::: Records to process :::

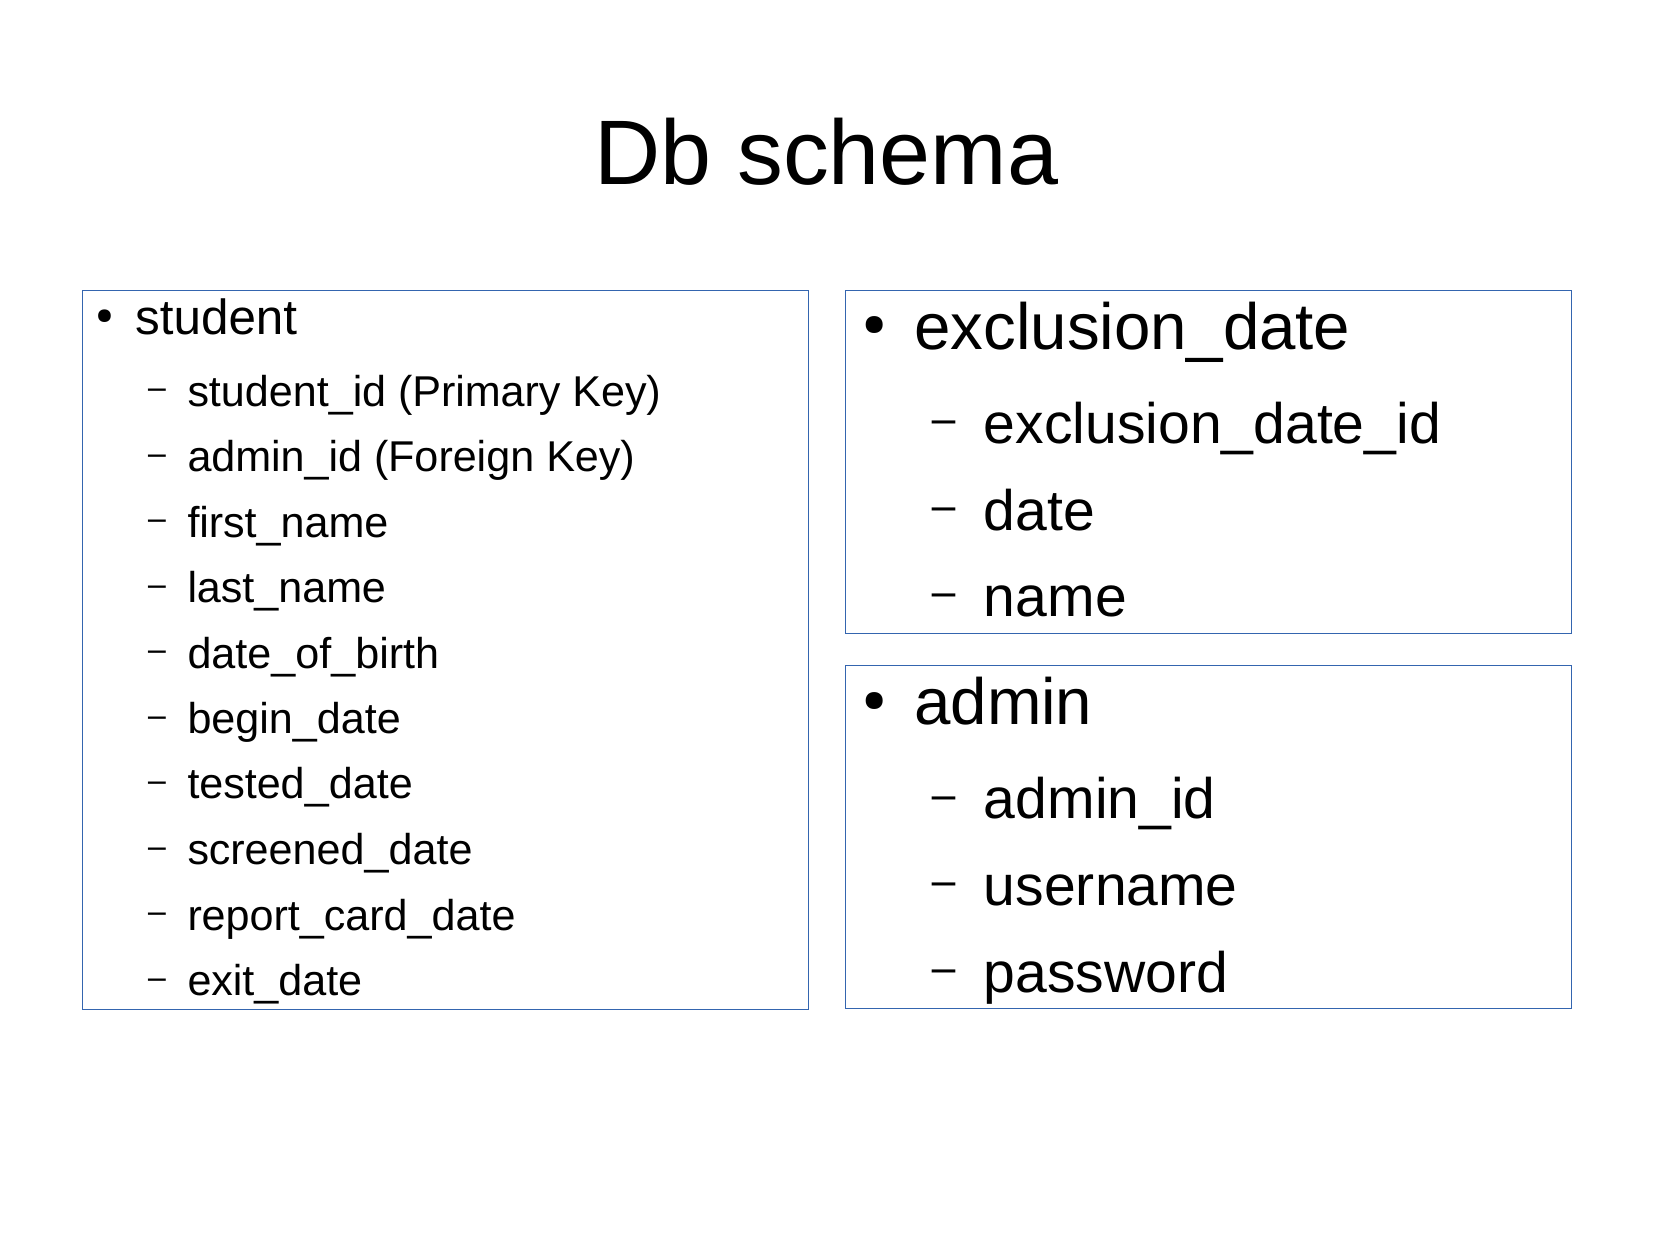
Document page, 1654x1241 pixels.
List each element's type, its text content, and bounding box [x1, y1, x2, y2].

list admin admin_id username password [845, 665, 1572, 1009]
list student student_id (Primary Key) admin_id (Foreign Key) first_name last_name date_of_birth begin_date tested_date screened_date report_card_date exit_date [82, 290, 809, 1010]
list exclusion_date exclusion_date_id date name [845, 290, 1572, 634]
title Db schema [82, 49, 1571, 257]
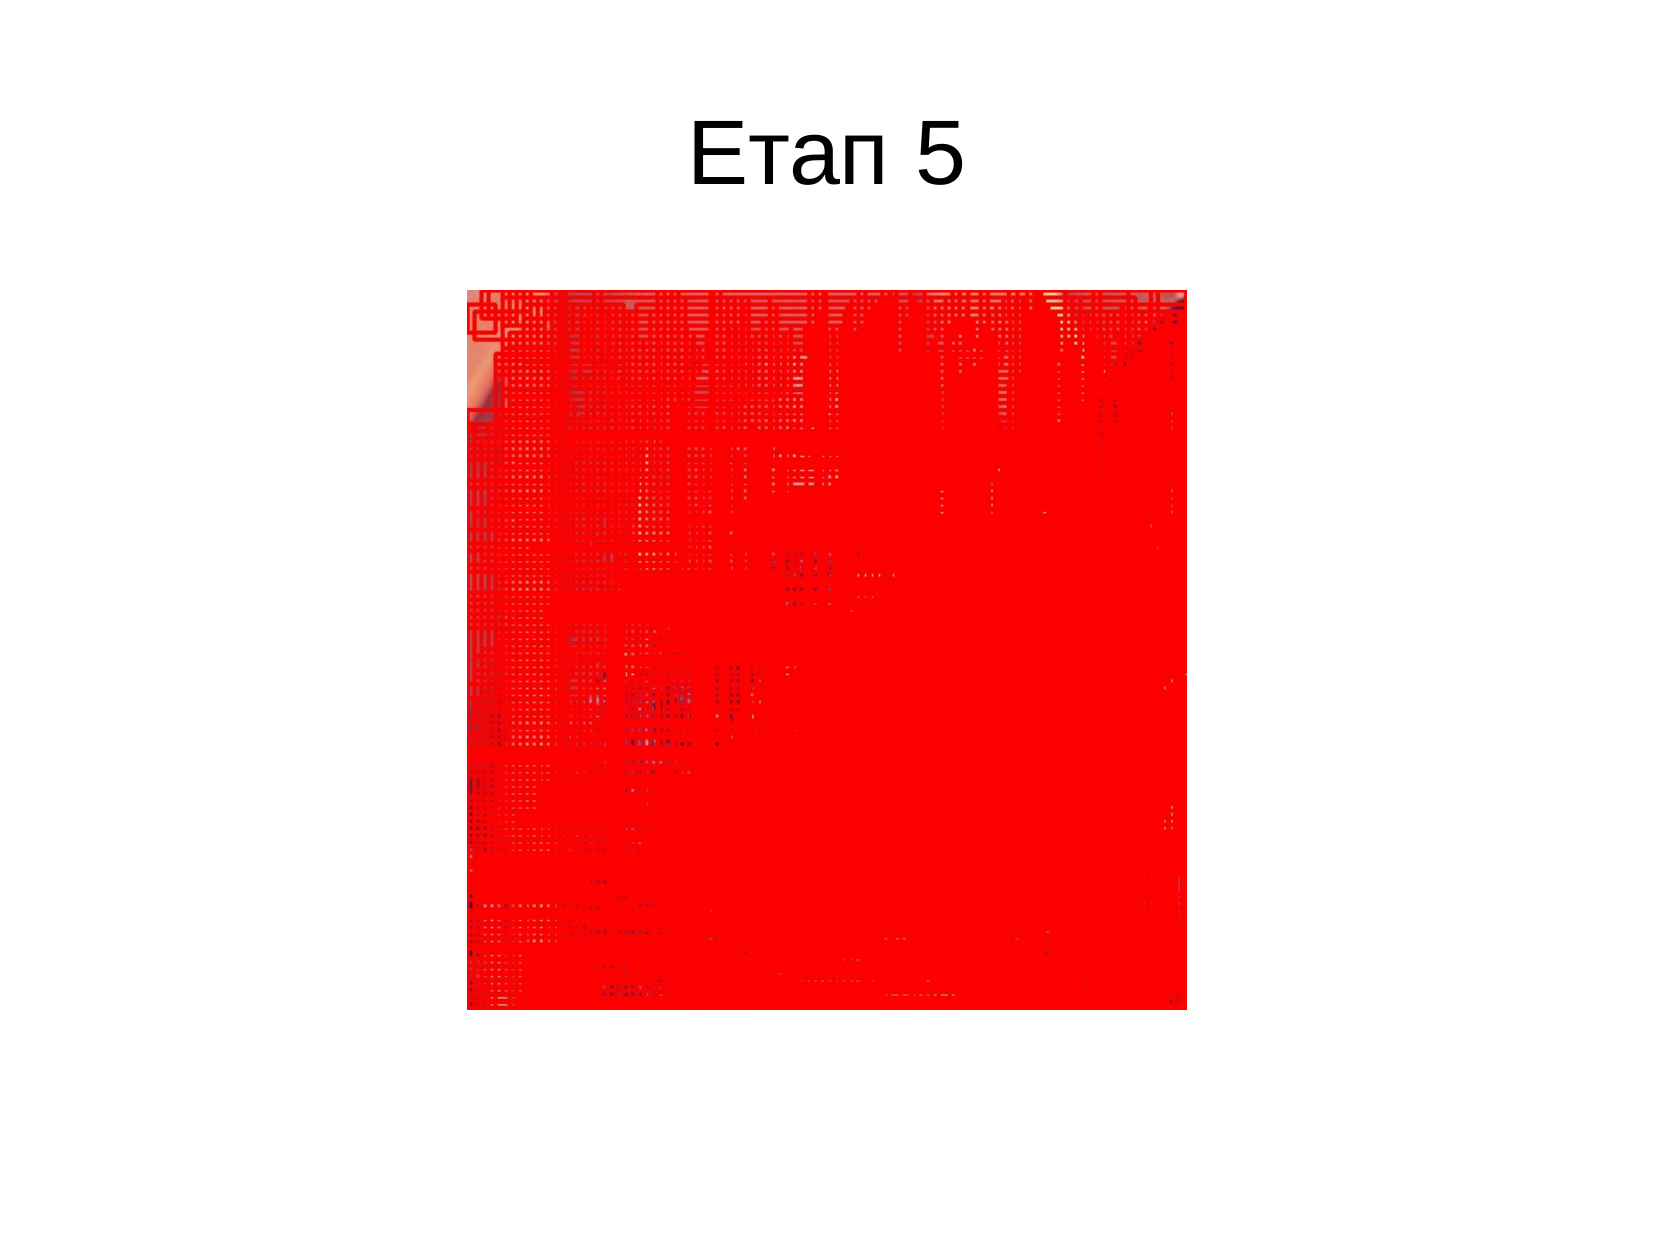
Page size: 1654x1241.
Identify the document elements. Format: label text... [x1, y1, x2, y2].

title Етап 5 [82, 49, 1571, 257]
picture [467, 290, 1187, 1010]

:::

§ Job:
Quote every line of the rows above word for word, omitting the pictures.

§ Task response:
Document page, 1654x1241 pixels.
List each element's type, its text content, and bounding box [x1, y1, x2, y2].

list admin admin_id username password [845, 665, 1572, 1009]
list student student_id (Primary Key) admin_id (Foreign Key) first_name last_name date_of_birth begin_date tested_date screened_date report_card_date exit_date [82, 290, 809, 1010]
list exclusion_date exclusion_date_id date name [845, 290, 1572, 634]
title Db schema [82, 49, 1571, 257]
Page size: 1654x1241.
Identify the document elements. Format: label text... [x1, y1, x2, y2].

title Етап 5 [82, 49, 1571, 257]
picture [467, 290, 1187, 1010]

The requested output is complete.